▶ [To-do item]: Please copy, word for word, the stretch of the entries from the line containing "BANDA CANAL" through the line containing "Рубцовчан приглашают на", including both of those lines. Leave out the picture lines.

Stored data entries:
_____

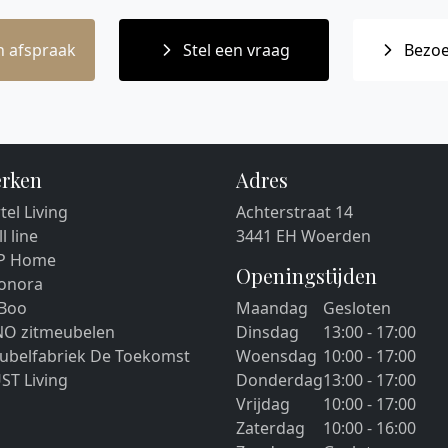
 afspraak
Stel een vraag
Bezoe
rken
Adres
tel Living
Achterstraat 14
ll line
3441 EH Woerden
P Home
Openingstijden
eonora
 Boo
Maandag
Gesloten
NO zitmeubelen
Dinsdag
13:00 - 17:00
ubelfabriek De Toekomst
Woensdag
10:00 - 17:00
ST Living
Donderdag
13:00 - 17:00
Vrijdag
10:00 - 17:00
Zaterdag
10:00 - 16:00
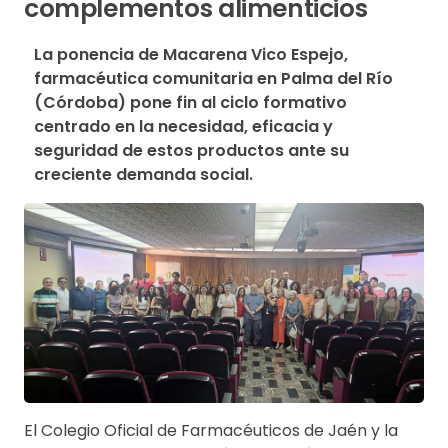
complementos alimenticios
La ponencia de Macarena Vico Espejo, 
farmacéutica comunitaria en Palma del Río 
(Córdoba) pone fin al ciclo formativo 
centrado en la necesidad, eficacia y 
seguridad de estos productos ante su 
creciente demanda social.
El Colegio Oficial de Farmacéuticos de Jaén y la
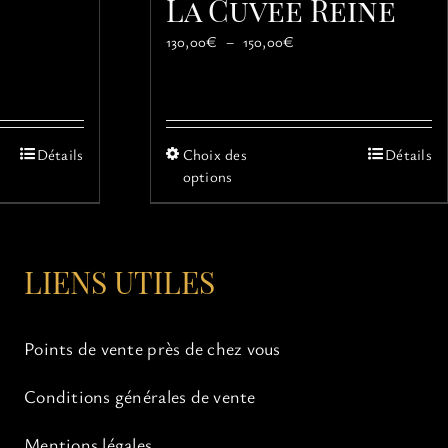
La Cuvée Reine
Plage
130,00
€
–
150,00
€
de
prix :
130,00€
à
150,00€
Ce
Détails
Choix des
Détails
produit
options
a
s
plusieurs
ns.
variations.
Les
LIENS UTILES
options
peuvent
être
Points de vente près de chez vous
choisies
sur
Conditions générales de vente
la
page
du
Mentions légales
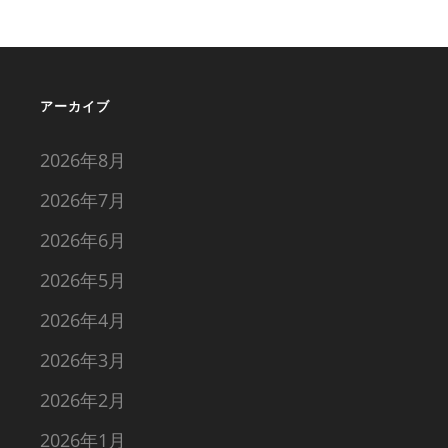
アーカイブ
2026年8月
2026年7月
2026年6月
2026年5月
2026年4月
2026年3月
2026年2月
2026年1月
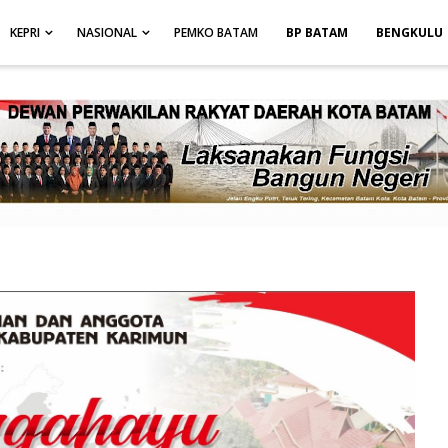
height: auto; }
-->
KEPRI
NASIONAL
PEMKO BATAM
BP BATAM
BENGKULU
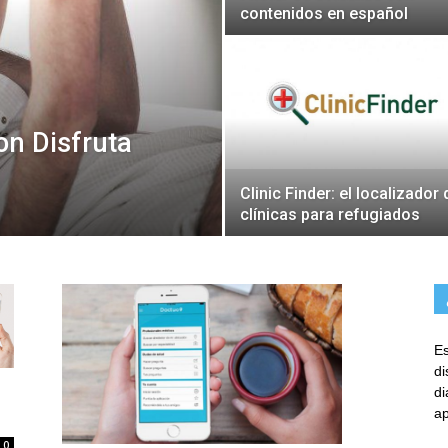
contenidos en español
on Disfruta
Clinic Finder: el localizador 
clínicas para refugiados
Es
d
d
ap
0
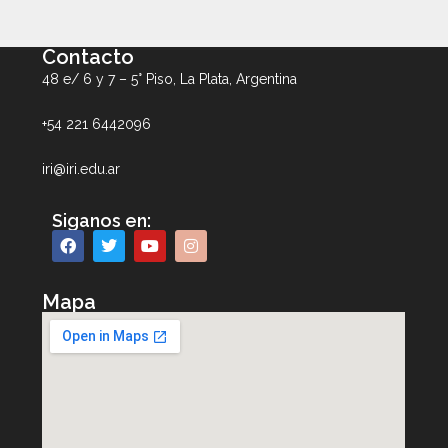
Contacto
48 e/ 6 y 7 – 5° Piso, La Plata, Argentina
+54 221 6442096
iri@iri.edu.ar
Siganos en:
Mapa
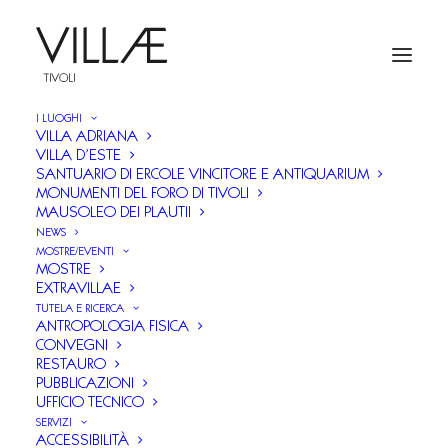
I LUOGHI
VILLA ADRIANA
VILLA D’ESTE
SANTUARIO DI ERCOLE VINCITORE E ANTIQUARIUM
Né spelunca o caverna è
MONUMENTI DEL FORO DI TIVOLI
MAUSOLEO DEI PLAUTII
fra i sassi… Ninfei antichi
NEWS
MOSTRE/EVENTI
MOSTRE
e moderni a Roma e nel
EXTRAVILLAE
TUTELA E RICERCA
Lazio. Archeologia e
ANTROPOLOGIA FISICA
CONVEGNI
Fortuna di uno spazio
RESTAURO
PUBBLICAZIONI
polisemico
UFFICIO TECNICO
SERVIZI
ACCESSIBILITÀ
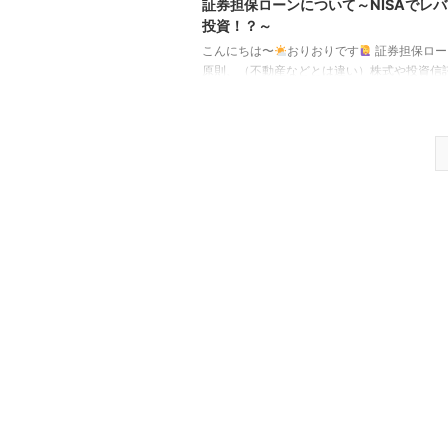
証券担保ローンについて～NISAでレ
投資！？～
こんにちは〜
おりおりです
証券担保ロー
原則、（不動産などとは違い）株式や投資信
するために金融機関からお金を借り入れるこ
ません。 株式投資でレバレッジを掛けるには
（最大約3.3倍）がありますが、NISAで買う
NISAで保有しているものを代用有価証券（
の代わり）にすることも出来ないため、 実質
1,800万円以上の資産がある人がそれ以上の
るか、そうでないならNISAで運用する機会を
（NISAに入れられるはずの資金を特定口座に回し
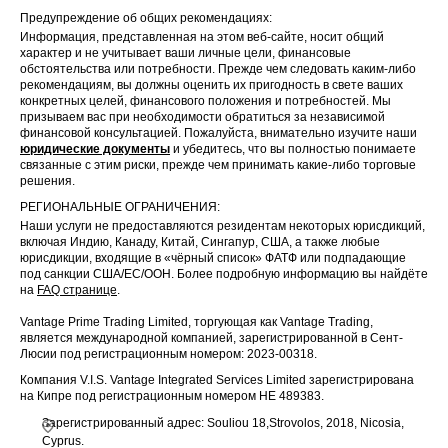
Предупреждение об общих рекомендациях:
Информация, представленная на этом веб-сайте, носит общий
характер и не учитывает ваши личные цели, финансовые
обстоятельства или потребности. Прежде чем следовать каким-либо
рекомендациям, вы должны оценить их пригодность в свете ваших
конкретных целей, финансового положения и потребностей. Мы
призываем вас при необходимости обратиться за независимой
финансовой консультацией. Пожалуйста, внимательно изучите наши
юридические документы
и убедитесь, что вы полностью понимаете
связанные с этим риски, прежде чем принимать какие-либо торговые
решения.
РЕГИОНАЛЬНЫЕ ОГРАНИЧЕНИЯ:
Наши услуги не предоставляются резидентам некоторых юрисдикций,
включая Индию, Канаду, Китай, Сингапур, США, а также любые
юрисдикции, входящие в «чёрный список» ФАТФ или подпадающие
под санкции США/ЕС/ООН. Более подробную информацию вы найдёте
на
FAQ странице
.
Vantage Prime Trading Limited, торгующая как Vantage Trading,
является международной компанией, зарегистрированной в Сент-
Люсии под регистрационным номером: 2023-00318.
Компания V.I.S. Vantage Integrated Services Limited зарегистрирована
на Кипре под регистрационным номером HE 489383.
Зарегистрированный адрес: Souliou 18,Strovolos, 2018, Nicosia,
Cyprus.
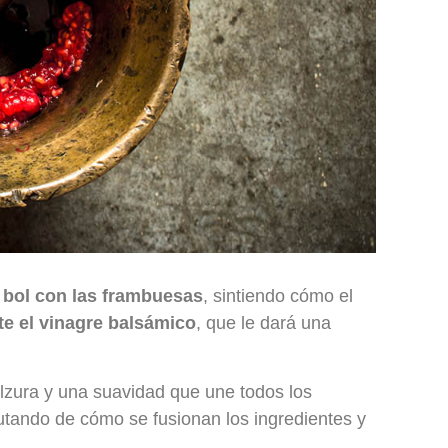
l bol con las frambuesas
, sintiendo cómo el
te el vinagre balsámico
, que le dará una
ulzura y una suavidad que une todos los
rutando de cómo se fusionan los ingredientes y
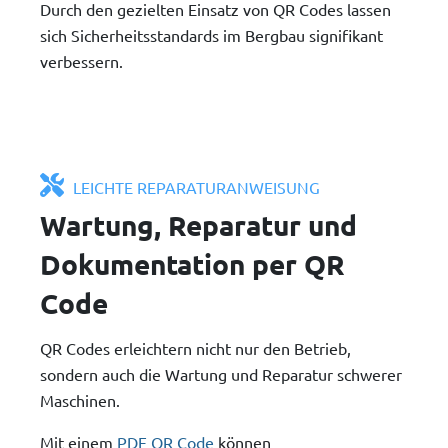
Durch den gezielten Einsatz von QR Codes lassen
sich Sicherheitsstandards im Bergbau signifikant
verbessern.
LEICHTE REPARATURANWEISUNG
Wartung, Reparatur und
Dokumentation per QR
Code
QR Codes erleichtern nicht nur den Betrieb,
sondern auch die Wartung und Reparatur schwerer
Maschinen.
Mit einem
PDF QR Code
können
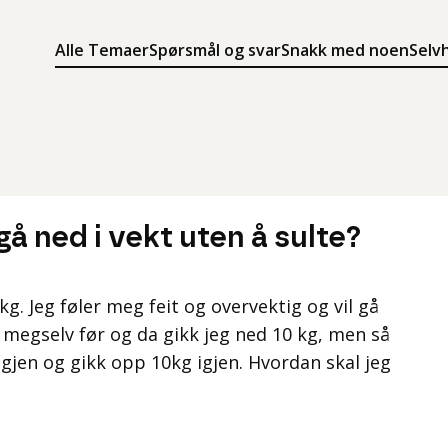
Alle Temaer
Spørsmål og svar
Snakk med noen
Selv
Søk
Meny
Søk i innholdet på ung.no
Meny for å navigere på ung.no
gå ned i vekt uten å sulte?
kg. Jeg føler meg feit og overvektig og vil gå
e megselv før og da gikk jeg ned 10 kg, men så
igjen og gikk opp 10kg igjen. Hvordan skal jeg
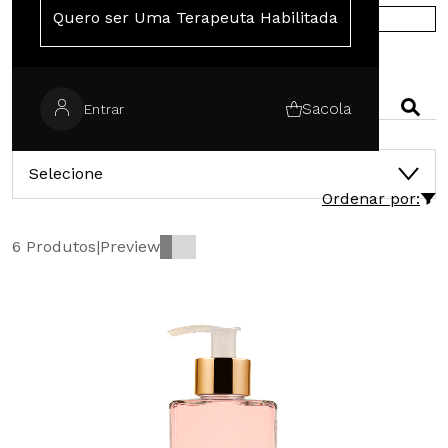
Quero ser Uma Terapeuta Habilitada
COMPRE NA EUROPA
PESQUISAR
Sacola
Entrar
CATEGORIAS
Selecione
Ordenar por:
6 Produtos
|
Preview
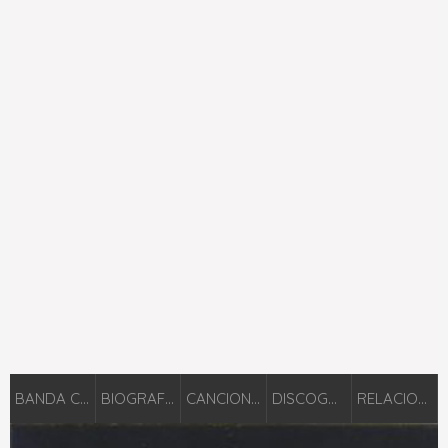
BANDA CANAL
BIOGRAFÍA
CANCIONES
DISCOGRAFÍA
RELACIONADOS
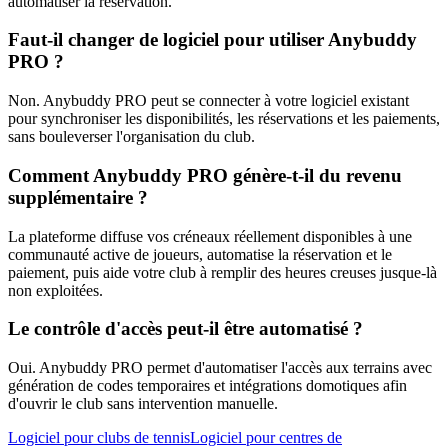
automatiser la réservation.
Faut-il changer de logiciel pour utiliser Anybuddy
PRO ?
Non. Anybuddy PRO peut se connecter à votre logiciel existant
pour synchroniser les disponibilités, les réservations et les paiements,
sans bouleverser l'organisation du club.
Comment Anybuddy PRO génère-t-il du revenu
supplémentaire ?
La plateforme diffuse vos créneaux réellement disponibles à une
communauté active de joueurs, automatise la réservation et le
paiement, puis aide votre club à remplir des heures creuses jusque-là
non exploitées.
Le contrôle d'accès peut-il être automatisé ?
Oui. Anybuddy PRO permet d'automatiser l'accès aux terrains avec
génération de codes temporaires et intégrations domotiques afin
d'ouvrir le club sans intervention manuelle.
Logiciel pour clubs de tennis
Logiciel pour centres de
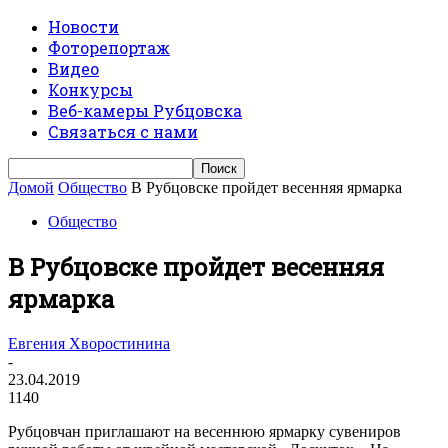
Новости
Фоторепортаж
Видео
Конкурсы
Веб-камеры Рубцовска
Связаться с нами
Домой
Общество
В Рубцовске пройдет весенняя ярмарка
Общество
В Рубцовске пройдет весенняя
ярмарка
Евгения Хворостинина
-
23.04.2019
1140
Рубцовчан приглашают на весеннюю ярмарку сувениров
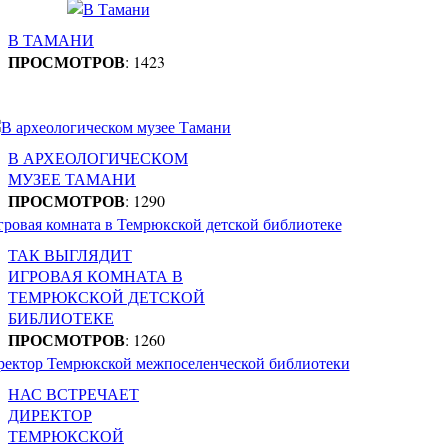
В ТАМАНИ
ПРОСМОТРОВ
: 1423
В АРХЕОЛОГИЧЕСКОМ
МУЗЕЕ ТАМАНИ
ПРОСМОТРОВ
: 1290
ТАК ВЫГЛЯДИТ
ИГРОВАЯ КОМНАТА В
ТЕМРЮКСКОЙ ДЕТСКОЙ
БИБЛИОТЕКЕ
ПРОСМОТРОВ
: 1260
НАС ВСТРЕЧАЕТ
ДИРЕКТОР
ТЕМРЮКСКОЙ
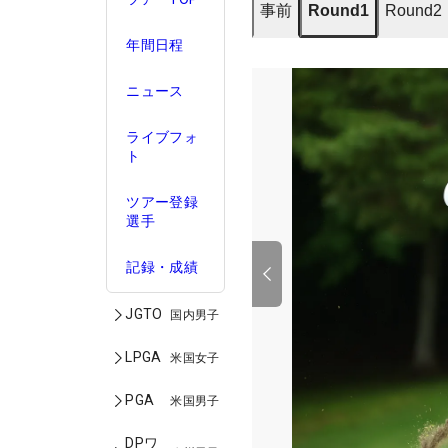
事前
Round1
Round2
年間日程
ニュース
ライブフォ
ト
ツアー登録
選手
記録・成績
JGTO
国内男子
LPGA
米国女子
PGA
米国男子
DPワ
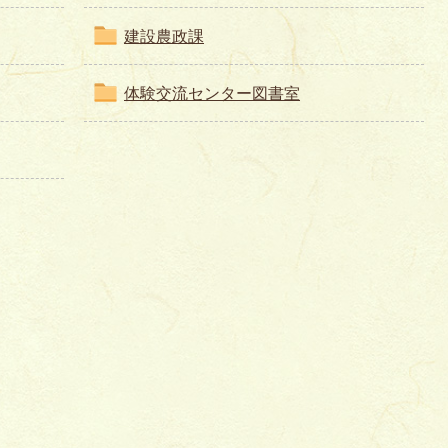
建設農政課
体験交流センター図書室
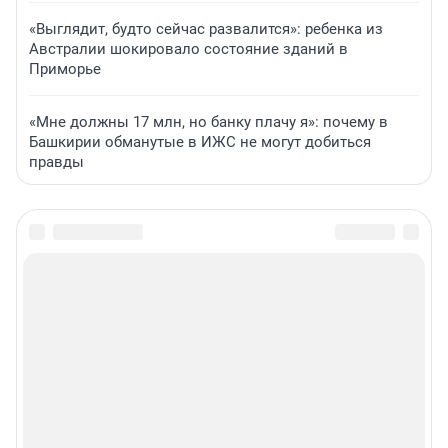
«Выглядит, будто сейчас развалится»: ребенка из
Австралии шокировало состояние зданий в
Приморье
«Мне должны 17 млн, но банку плачу я»: почему в
Башкирии обманутые в ИЖС не могут добиться
правды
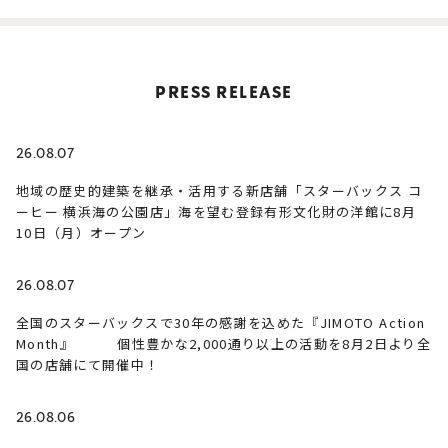
PRESS RELEASE
26.08.07
地域の歴史的建築を継承・活用する新店舗「スターバックス コ
ーヒー 横浜海の公園店」海を望む登録有形文化財の洋館に8月
10日（月）オープン
26.08.07
全国のスターバックスで30年の感謝を込めた『JIMOTO Action
Month』 個性豊かな2,000通り以上の活動を8月2日より全
国の店舗にて開催中！
26.08.06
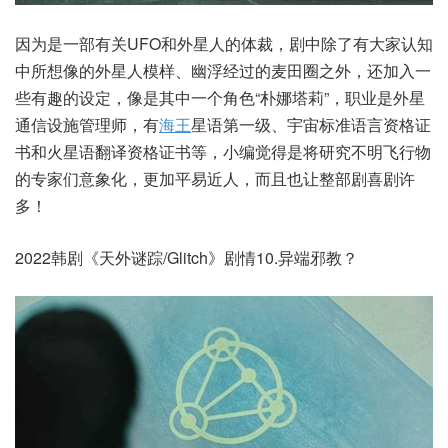
因为是一部有关UFO和外星人的体裁，剧中除了有大家认知
中所想像的外星人模样、幽浮经过的麦田圈之外，还加入一
些有趣的设定，像是其中一个角色“朴娜塔莉”，职业是外星
通信设施管理师，有
海王
星语第一级、宇宙标准语言资格证
书和火星语翻译资格证书等，小编觉得是将研究不明飞行物
的专家们意象化，更加平易近人，而且也让整部剧喜剧许
多！
2022韩剧《天外谜踪/Glitch》剧情10.异端邪教？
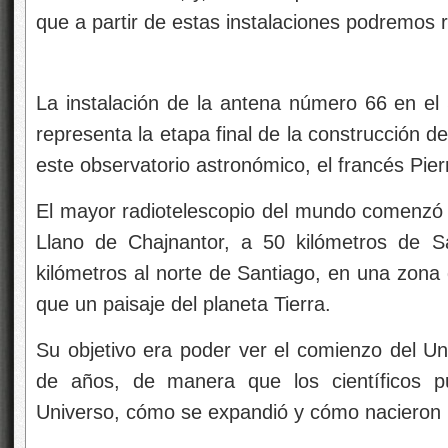
que a partir de estas instalaciones podremos 
La instalación de la antena número 66 en el 
representa la etapa final de la construcción d
este observatorio astronómico, el francés Pier
El mayor radiotelescopio del mundo comenzó a
Llano de Chajnantor, a 50 kilómetros de 
kilómetros al norte de Santiago, en una zona 
que un paisaje del planeta Tierra.
Su objetivo era poder ver el comienzo del Un
de años, de manera que los científicos pu
Universo, cómo se expandió y cómo nacieron la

_____

▶ [Answer to this exercise]:
BANDA CANAL
BIOGRAFÍA
CANCIONES
DISCOGRAFÍA
RELACIONADOS
automatiser la réservation.
Faut-il changer de logiciel pour utiliser Anybuddy
PRO ?
Non. Anybuddy PRO peut se connecter à votre logiciel existant
pour synchroniser les disponibilités, les réservations et les paiements,
sans bouleverser l'organisation du club.
Comment Anybuddy PRO génère-t-il du revenu
supplémentaire ?
La plateforme diffuse vos créneaux réellement disponibles à une
communauté active de joueurs, automatise la réservation et le
paiement, puis aide votre club à remplir des heures creuses jusque-là
non exploitées.
Le contrôle d'accès peut-il être automatisé ?
Oui. Anybuddy PRO permet d'automatiser l'accès aux terrains avec
génération de codes temporaires et intégrations domotiques afin
d'ouvrir le club sans intervention manuelle.
Logiciel pour clubs de tennis
Logiciel pour centres de
Новости
Фоторепортаж
Видео
Конкурсы
Веб-камеры Рубцовска
Связаться с нами
Домой
Общество
В Рубцовске пройдет весенняя ярмарка
Общество
В Рубцовске пройдет весенняя
ярмарка
Евгения Хворостинина
-
23.04.2019
1140
Рубцовчан приглашают на весеннюю ярмарку сувениров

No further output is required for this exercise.